27.5.11

Lentíssimo sonho

Manuel Fazenda Lourenço


As flores da macieira ocultam as abelhas
em seu minucioso trabalho.
Espesso é o pólen que a luz da manhã
derrama sobre a terra: lentíssimo sonho
de um pomar antigo.

Graça Pires
De O silêncio: lugar habitado, 2009

20.5.11

Vou no barco de Conrad

Hiroshi Yamazaki

A indiferença das molduras fende,
em minha boca, o asfalto dos dias
e o feixe dos gritos dilatados na garganta.
Um veludo negro atado nos pulsos
lembra-me que o mar não se vê na escuridão.
Por isso vou no barco de Conrad
ao Coração das Trevas na demanda
iniciática das ilhas naufragadas.
Ouço com assombro o narrador.
E sobre o chão da página
me debruço e me procuro.
Um sulco salgado na ponta dos dedos
toca harpas de lodo em minha voz.

Graça Pires
De A incidência da luz, 2011

13.5.11

Em seara alheia



POR VEZES


Por vezes tudo se confunde.
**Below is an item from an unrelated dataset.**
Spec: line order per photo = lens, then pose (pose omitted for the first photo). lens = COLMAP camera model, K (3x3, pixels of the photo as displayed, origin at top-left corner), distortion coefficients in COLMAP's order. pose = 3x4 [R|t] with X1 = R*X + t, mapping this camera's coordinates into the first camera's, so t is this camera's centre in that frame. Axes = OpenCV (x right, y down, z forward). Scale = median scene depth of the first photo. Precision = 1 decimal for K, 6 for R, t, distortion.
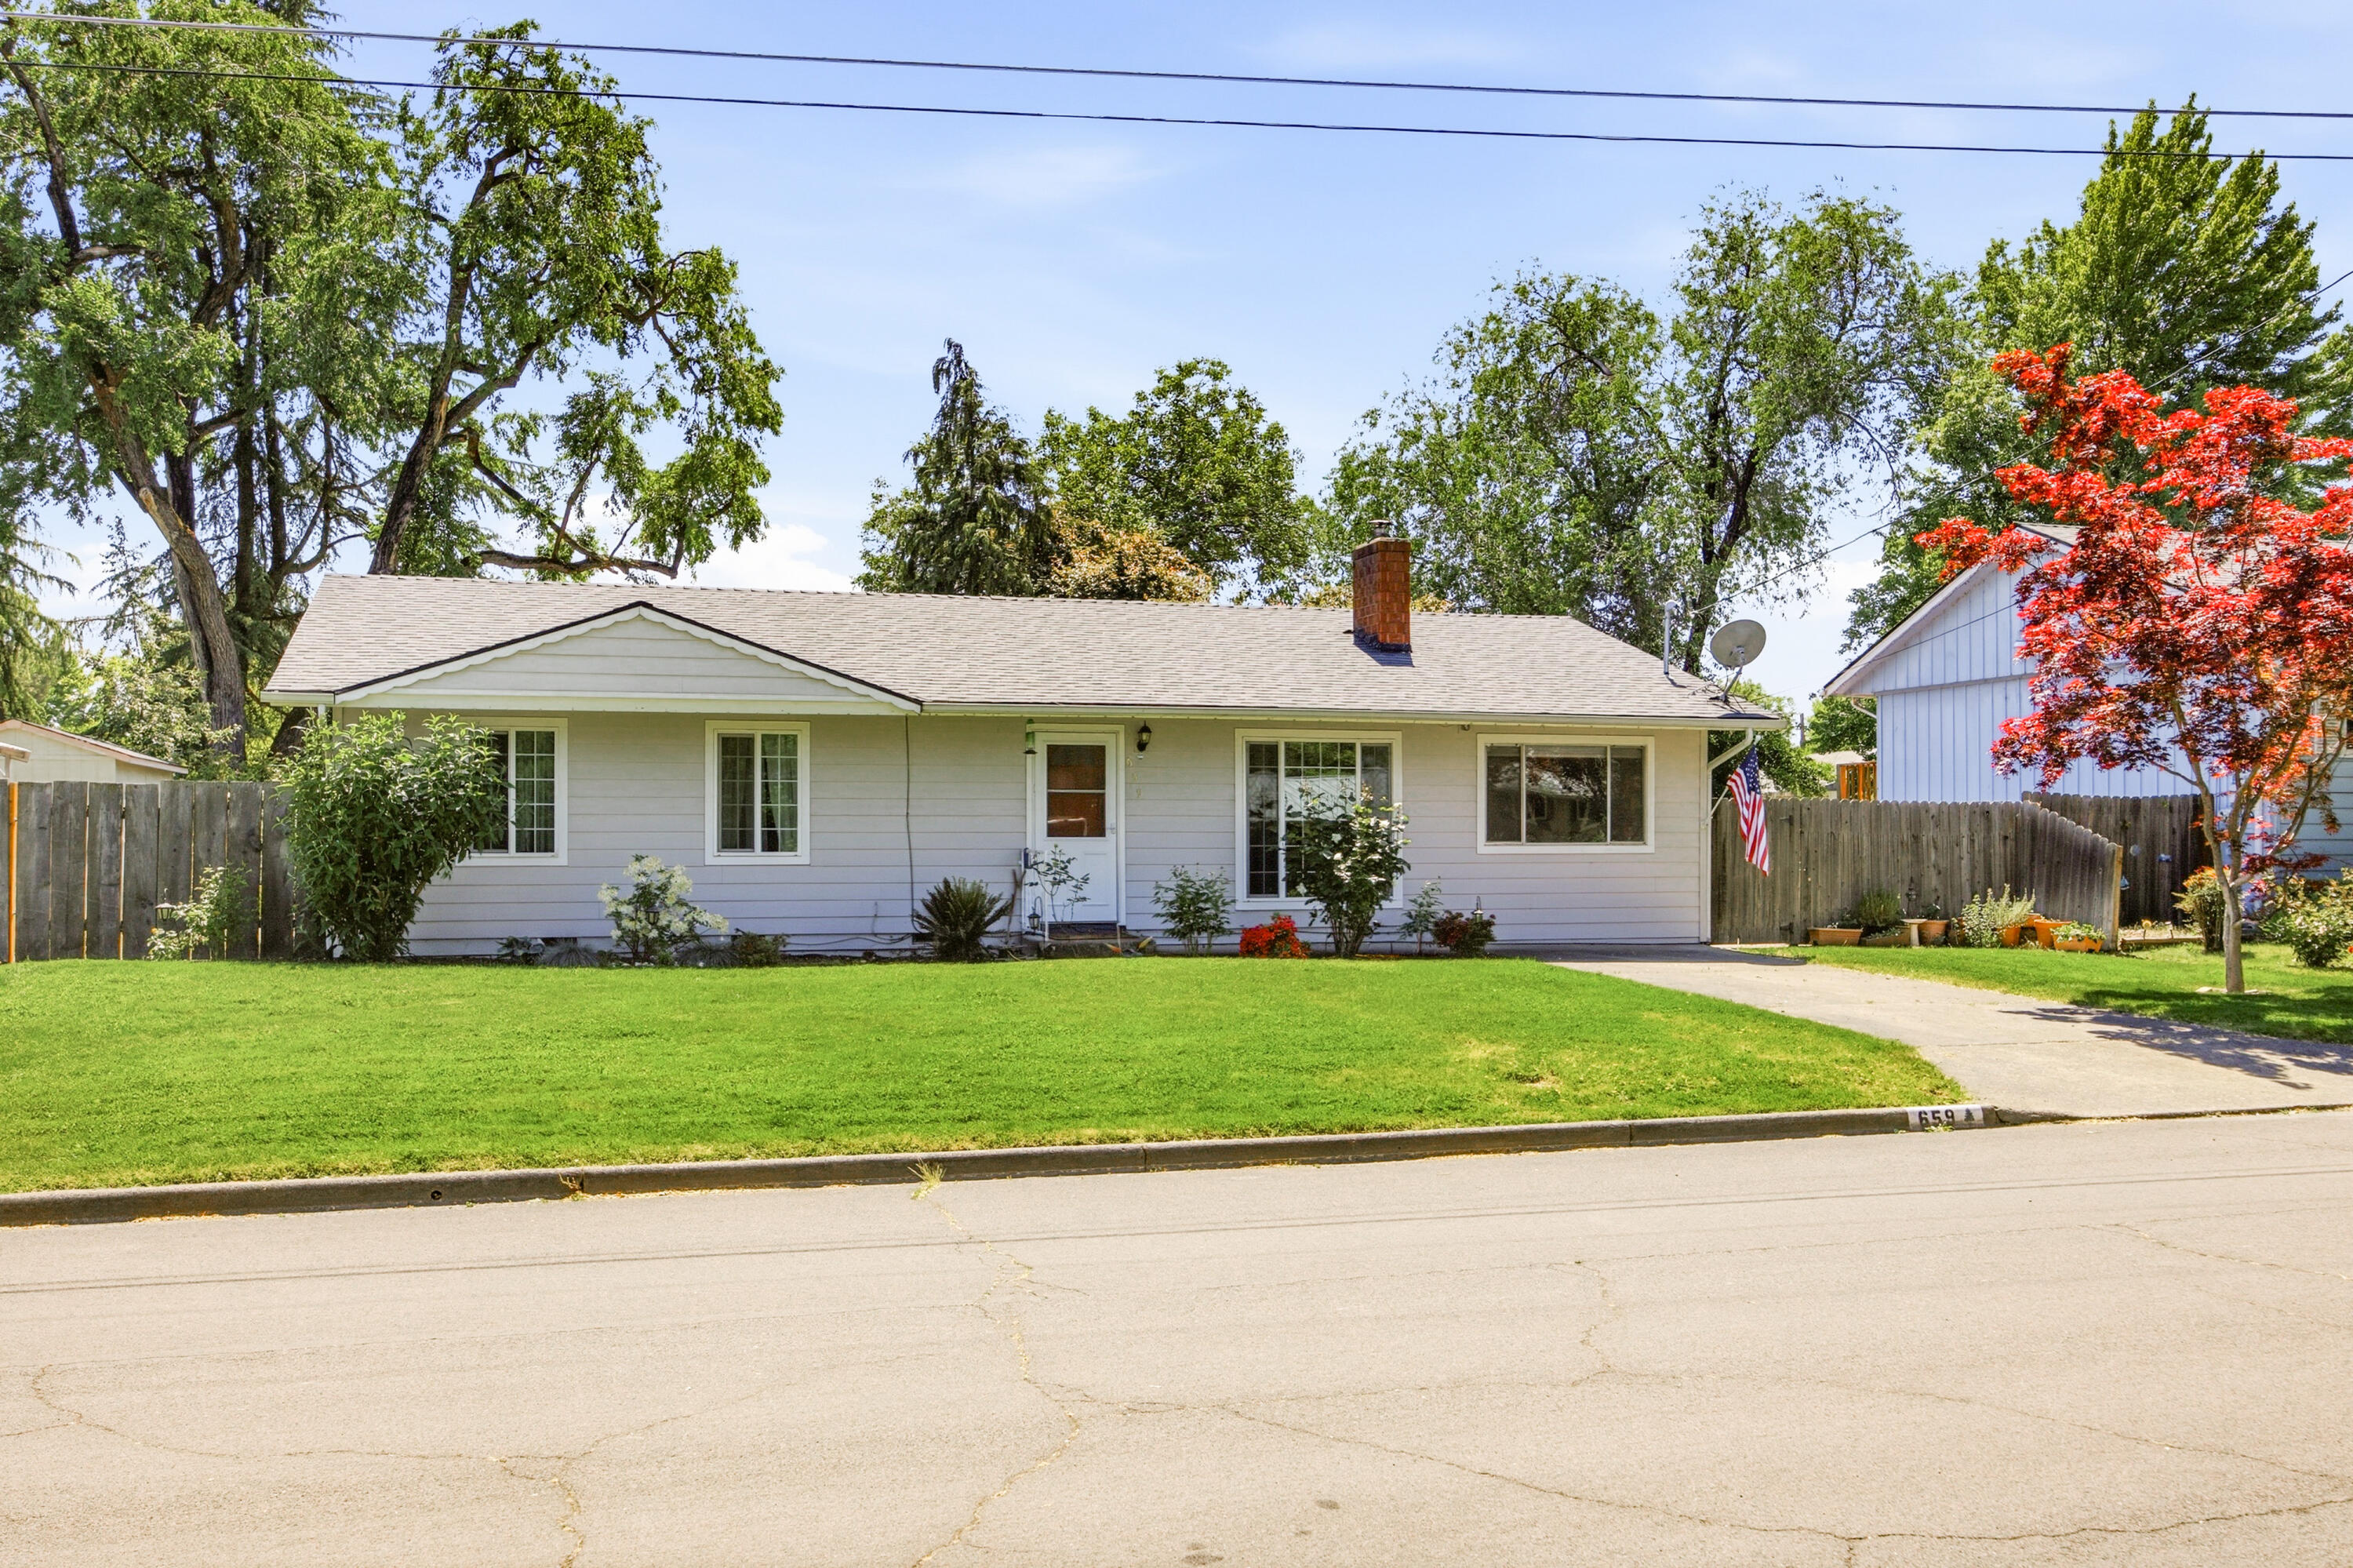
lens RADIAL K [[2069.3, 0, 1132.8], [0, 2069.3, 845.1], [0, 0, 1]] dist [-0.008832, 0.012063]
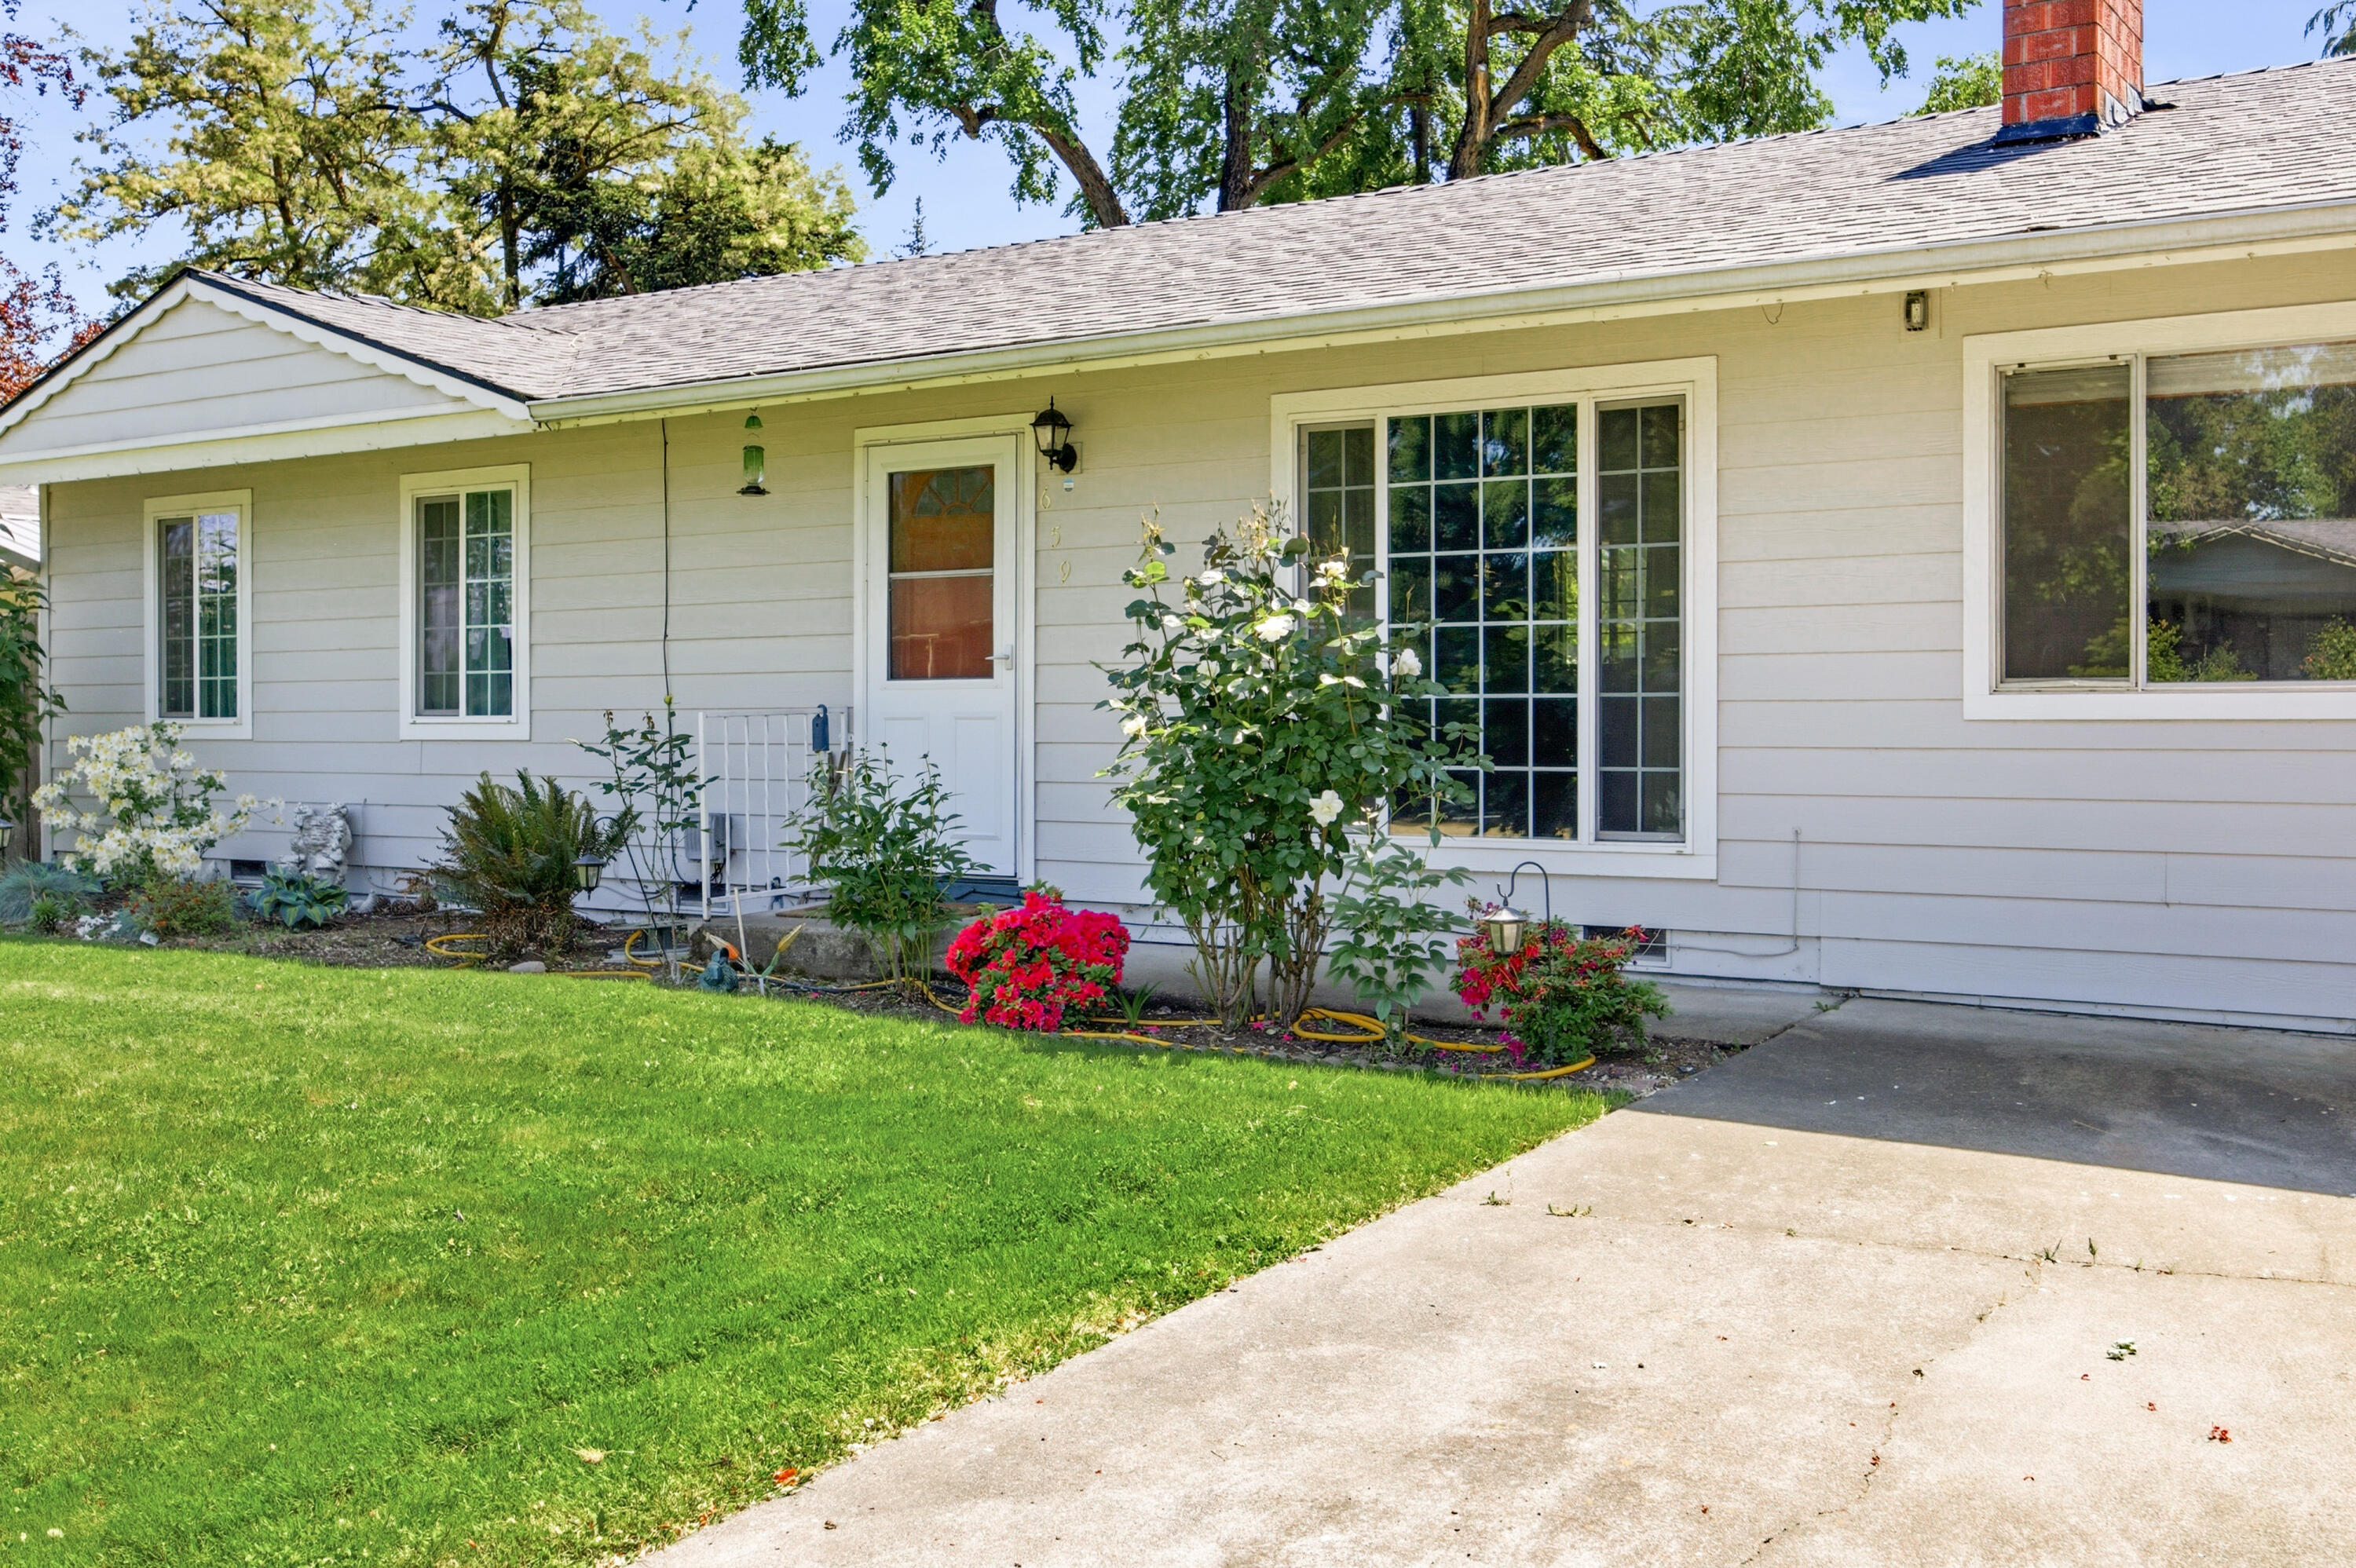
lens RADIAL K [[2333.2, 0, 1214.0], [0, 2333.2, 722.3], [0, 0, 1]] dist [0.000890, 0.005064]
pose [[0.659463, 0.001927, -0.751735, 0.350819], [0.004127, 0.999972, 0.006184, 0.002003], [0.751726, -0.007180, 0.659437, 0.667482]]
As minhas mãos
são sol dentro das tuas e há cintilações nos campos
do Outono onde se guardam nuvens e esmeraldas.
Por vezes tudo se transforma. O céu cansado
mergulha na película dos lagos e adormece
em sono leve rente aos limos e às memórias.
Há um rumor de passos de ninguém e um lamento
de aves sem canto nem asilo. Há um fim de tarde
suspenso nas ramagens das árvores do Verão.
Por vezes sou o Verão a suportar a casa.
Por vezes sou a casa e acolho a sombra.
Por vezes tudo se confunde e sou a sombra.
Por vezes.

Licínia Quitério 
In: Poemas do Tempo Breve, 2011

7.5.11

Maio é o teu mês, filha

Maio é o teu mês, filha.
Teu e das cerejas vermelhas.
Cresceste com o assombro
dos cravos entrelaçados no sonho.
Por isso é de fogo a sede dos teus olhos.